The “Black-ish” star, who competed in the organization’s ACT-SO event as a kid growing up in Los Angeles, is hosting the NAACP Image Awards for the fourth consecutive year on Feb. 11, and hopes to do so again for at least two more years.
“I want to take it to their 50th anniversary in two years and really do it big. It means a lot,” he says of hosting, “especially being a product of the NAACP youth movement and a product of their ACT-SO competition.
“I did that representing Compton and Beverly Hills, and won the national competition when I was 17. So to have it come full circle now and host something that I grew up watching, and always wanted to be a part of, is just a beautiful thing.”

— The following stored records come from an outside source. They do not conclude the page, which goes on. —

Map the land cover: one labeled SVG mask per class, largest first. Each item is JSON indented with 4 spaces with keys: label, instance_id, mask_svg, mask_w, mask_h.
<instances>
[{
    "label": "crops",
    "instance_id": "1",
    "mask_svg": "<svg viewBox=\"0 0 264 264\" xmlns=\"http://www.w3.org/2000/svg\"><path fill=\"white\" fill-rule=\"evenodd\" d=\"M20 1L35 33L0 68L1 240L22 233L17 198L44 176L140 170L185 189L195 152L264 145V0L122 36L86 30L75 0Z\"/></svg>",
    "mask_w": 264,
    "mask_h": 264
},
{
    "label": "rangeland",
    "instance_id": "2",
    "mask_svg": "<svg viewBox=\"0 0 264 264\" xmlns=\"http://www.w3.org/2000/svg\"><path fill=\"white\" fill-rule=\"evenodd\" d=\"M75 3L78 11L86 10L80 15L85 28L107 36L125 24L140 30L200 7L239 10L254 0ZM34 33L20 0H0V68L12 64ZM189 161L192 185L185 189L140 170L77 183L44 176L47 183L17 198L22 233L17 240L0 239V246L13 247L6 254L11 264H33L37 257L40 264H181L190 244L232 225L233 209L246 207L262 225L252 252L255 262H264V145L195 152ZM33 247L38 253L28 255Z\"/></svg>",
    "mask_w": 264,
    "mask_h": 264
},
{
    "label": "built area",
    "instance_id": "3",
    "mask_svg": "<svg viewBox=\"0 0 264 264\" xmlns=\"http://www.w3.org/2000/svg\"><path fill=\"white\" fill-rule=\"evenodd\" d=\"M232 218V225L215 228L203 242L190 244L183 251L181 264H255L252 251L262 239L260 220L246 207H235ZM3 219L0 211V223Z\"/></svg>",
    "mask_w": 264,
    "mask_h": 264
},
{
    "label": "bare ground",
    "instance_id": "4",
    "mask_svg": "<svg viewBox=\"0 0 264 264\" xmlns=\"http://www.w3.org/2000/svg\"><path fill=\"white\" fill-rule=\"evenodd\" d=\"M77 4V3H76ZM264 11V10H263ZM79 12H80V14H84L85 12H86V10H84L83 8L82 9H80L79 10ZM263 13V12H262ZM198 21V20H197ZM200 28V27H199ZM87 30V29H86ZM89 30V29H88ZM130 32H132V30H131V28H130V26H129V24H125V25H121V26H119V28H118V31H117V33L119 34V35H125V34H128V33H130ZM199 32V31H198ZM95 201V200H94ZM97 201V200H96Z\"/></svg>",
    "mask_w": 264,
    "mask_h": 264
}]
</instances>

Besides playing Dre on “Black-ish,” Anderson serves as executive producer on the ABC hit comedy, and acts in films and guest starring roles on television. He also hosts the ABC game show “To Tell the Truth” and Animal Planet’s new talk show called “Animal Nation With Anthony Anderson.”

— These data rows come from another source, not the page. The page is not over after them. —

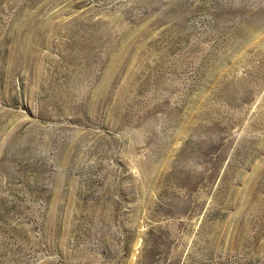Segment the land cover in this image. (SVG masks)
<instances>
[{
	"label": "rangeland",
	"instance_id": "rangeland-1",
	"mask_svg": "<svg viewBox=\"0 0 264 264\" xmlns=\"http://www.w3.org/2000/svg\"><path fill=\"white\" fill-rule=\"evenodd\" d=\"M0 264H264V0H0Z\"/></svg>",
	"mask_w": 264,
	"mask_h": 264
}]
</instances>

The two jobs came directly after Anderson wrapped touring the country as a culinary connoisseur on the Food Network with “Eating America” and “Carnival Cravings” in 2014 and 2015, respectively.

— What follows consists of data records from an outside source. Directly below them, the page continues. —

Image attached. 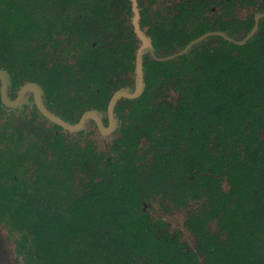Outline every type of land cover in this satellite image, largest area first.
I'll return each mask as SVG.
<instances>
[{
  "label": "trees",
  "instance_id": "1",
  "mask_svg": "<svg viewBox=\"0 0 264 264\" xmlns=\"http://www.w3.org/2000/svg\"><path fill=\"white\" fill-rule=\"evenodd\" d=\"M136 3L158 57L203 33ZM134 18L132 0H0L8 89L38 84L72 124L107 114L115 92L135 87ZM62 44L73 62L56 58ZM143 72L142 95L114 108L108 155L68 142L55 124L37 129L34 116L24 134L0 98V221L34 232L41 264H264V17L243 45L211 36L171 60L147 53ZM169 86L175 102L157 101ZM155 201H195L185 222L193 246L152 217Z\"/></svg>",
  "mask_w": 264,
  "mask_h": 264
},
{
  "label": "rangeland",
  "instance_id": "2",
  "mask_svg": "<svg viewBox=\"0 0 264 264\" xmlns=\"http://www.w3.org/2000/svg\"><path fill=\"white\" fill-rule=\"evenodd\" d=\"M177 4H179L180 9L176 6ZM144 5L152 15L154 13L157 14V19L161 23L167 24L174 16L180 17L178 24L193 34L202 31V34L210 32L208 28L215 27L214 23L216 20H222L224 24L223 33H226L234 40L242 41L243 38L249 35V20L253 17L255 18L261 12L260 10L264 9V0H144ZM146 30L147 27L142 29L144 33ZM140 45L141 42L139 41ZM51 48L59 60L74 61L76 51L71 46L62 44ZM181 49V45L174 44L172 52ZM18 92L19 90L12 91L8 89V96L10 99H15ZM157 96V101L172 103L175 102L177 92L169 86L159 92ZM7 108L14 112L11 125L20 128L24 134H32L29 131L27 132L28 120L32 116L36 118L35 125L37 129L46 130L47 128H52L53 123L45 117L44 119L39 113L34 95L31 92L25 95L21 105ZM105 116L106 114L103 113V117ZM59 132L68 142L73 144L77 143L83 146L87 142L92 141L98 152L107 155L110 153V145L117 135L116 131L109 135H103L91 121H89L82 132H70L65 129H60ZM75 172L76 175H79L80 169L77 165ZM162 204L159 201L152 202L150 209L152 217L155 220L164 222L169 229L178 231L182 241L188 242L190 246H193L194 237L185 226V222L188 212H191L196 207L195 201H191L188 207L183 208H178L169 202L165 203V201L164 205ZM147 208L149 207L147 206ZM20 231L22 234L17 231V235L15 227L7 226L0 221V264H41L43 254L39 239L31 230L22 228ZM18 238H21L23 242L22 250L16 245Z\"/></svg>",
  "mask_w": 264,
  "mask_h": 264
},
{
  "label": "water",
  "instance_id": "3",
  "mask_svg": "<svg viewBox=\"0 0 264 264\" xmlns=\"http://www.w3.org/2000/svg\"><path fill=\"white\" fill-rule=\"evenodd\" d=\"M133 2V10L135 14V18L133 20L134 29L136 32L137 37L139 38V41L141 42V45L137 51L136 54V78H135V87L133 90L125 88L118 90L114 93L112 96L109 105H108V120L109 124L108 126H105L102 121V114L95 110L86 111L80 118V120L75 123H69L56 115L54 112L50 111L43 101V90L41 87L36 83H27L25 86L21 87L17 97L15 99H10L8 96V86L10 83L9 77L7 72L0 70V80H1V87H0V96L2 103L7 107H17L23 103V100L25 98V95L28 92L33 93L35 104L39 112L50 122L53 124L61 127L62 129L68 130L70 132H79L80 130L84 129L85 125L90 121L94 120L97 124V127L99 131L103 135H109L113 133L117 129V119L114 117V108L116 104L121 99H135L142 95L144 91V81H143V57L145 54H150L154 59L156 60H171L176 57L182 56L186 53H188L194 46L198 45L202 40L207 39L211 35H219L224 37L225 39L232 41L238 45H243L248 38L253 36L255 32L257 31L258 21L261 17H264V13L259 15L256 19L257 24L254 26L253 30L249 33V35L242 41H237L229 37L226 33L223 32H209L206 34H203L199 38L192 40L189 42L183 49L179 51L172 52L171 54H168L167 56L158 57L156 56V50L154 49L151 40L146 34L142 31L140 25H139V12L137 8L136 0H132Z\"/></svg>",
  "mask_w": 264,
  "mask_h": 264
},
{
  "label": "flooded vegetation",
  "instance_id": "4",
  "mask_svg": "<svg viewBox=\"0 0 264 264\" xmlns=\"http://www.w3.org/2000/svg\"><path fill=\"white\" fill-rule=\"evenodd\" d=\"M137 7H138V4H137ZM261 14H263V13H260V12H259L258 15L255 17V20H256L257 17H258L259 15H261ZM261 18H262V17H261ZM261 18H260V19H261ZM260 19H259V20H260ZM214 25H215V27H213L212 30H210V32H223L224 24H223V21H222V20H219V19L216 20L215 23H214ZM254 26H255V25H254ZM253 28H254V27H253ZM253 28L250 29V32L253 30ZM142 29H143V28H142ZM257 31H258V26H257ZM257 31H256V32H257ZM250 32H248V34H249ZM256 32H255V34H256ZM207 33H209V32H207ZM204 34H206V33H204ZM248 34H247V35H248ZM255 34H254V35H255ZM202 35H203V34H202ZM202 35H200V36H202ZM254 35H253V36H254ZM200 36H198L197 38H199ZM211 36L216 37V36H219V35H211ZM211 36H209V37H211ZM253 36H251L250 38H248V40H247L245 43H247L248 41H250V40L252 39ZM209 37H208V38H209ZM246 37H247V36H246ZM197 38H195V39H197ZM195 39H194V40H195ZM244 39H245V38H243L242 40H244ZM190 42H191V41H190ZM245 43H244V44H245ZM186 45H187V44H186ZM186 45H185V46H186ZM0 81H1V80H0ZM0 87H1V86H0ZM0 98H1V96H0ZM12 100H13V99H12ZM39 113H40V112H39ZM40 114H41V113H40ZM41 115H42V114H41ZM42 116H43V115H42ZM43 117H44V116H43ZM105 117H106V120H107V121H106V124H105V122H104ZM105 117H103V114H102V121H103V124H104L105 126H108V124H109L108 113L106 114ZM114 117H115V115H114ZM115 118H116V117H115ZM93 121H94V120H93ZM94 122H95V121H94ZM51 123H52V122H51ZM117 123H118V120H117ZM87 124H88V123H87ZM95 125L97 126L96 122H95ZM85 127H86V125H85ZM85 127H84V128H85ZM82 130H83V129H82ZM82 130H80V131H82ZM80 131H79V132H80ZM115 131H116V130H115ZM149 209H151V208H149Z\"/></svg>",
  "mask_w": 264,
  "mask_h": 264
}]
</instances>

On top of all that, Anderson served a two-year consecutive hosting gig at the BET Awards alongside his TV wife, Tracee Ellis Ross.
“It’s all about diversifying myself, and I learned that in the beginning,” Anderson says. “Bill Duke is a mentor of mine who taught me intellectual property and about the business of show business.”
Anderson has had comedic and dramatic roles on projects ranging from “The Departed” to “Me, Myself & Irene” to “Law & Order,” purposefully “switching comedy to drama and back to comedy again, just so that they can see [what I can do].”
He’s especially proud about his work on “Black-ish,” which has earned him Emmy, SAG, and Golden Globe award nominations in addition to back-to-back NAACP Image award wins. The Kenya Barris creation focuses on an African-American family living in a predominantly white, and affluent, neighborhood.
“At the time when ‘Black-ish’ came on three seasons ago, I don’t know how many African-American casts were on broadcast television,” Anderson says. “It’s a feather in our cap to be compared to ‘The Cosby Show,’ to be compared to ‘A Different World’ and ‘All in the Family’ and things like that. What Norman Lear did for television in the ‘70s and the ‘80s is what Kenya, and I hope to be doing with television now in this millennium.”
A creator in his own right, Anderson feels fortunate to see his impact reflected throughout today’s television landscape.
“I look at the success of our show, ‘Black-ish,’” he says, and “there were shows that were able to come after us on ABC and other networks.
“We were able to usher in and kick that door in for people like us to tell their stories,” he says. “Some didn’t make the cut, some didn’t last as long as people wanted them to, but they were still given the opportunity because of the success of what we were doing and what we’re doing now. That’s part of the legacy, and I’m happy to be a part of that.”
Anderson prides himself on breaking through any sort of mold that the industry has for performers.
“It’s always been about if there wasn’t a space for me in a lane, not worrying about that lack of space and opportunity. It’s about creating my own for not only myself, but for others.”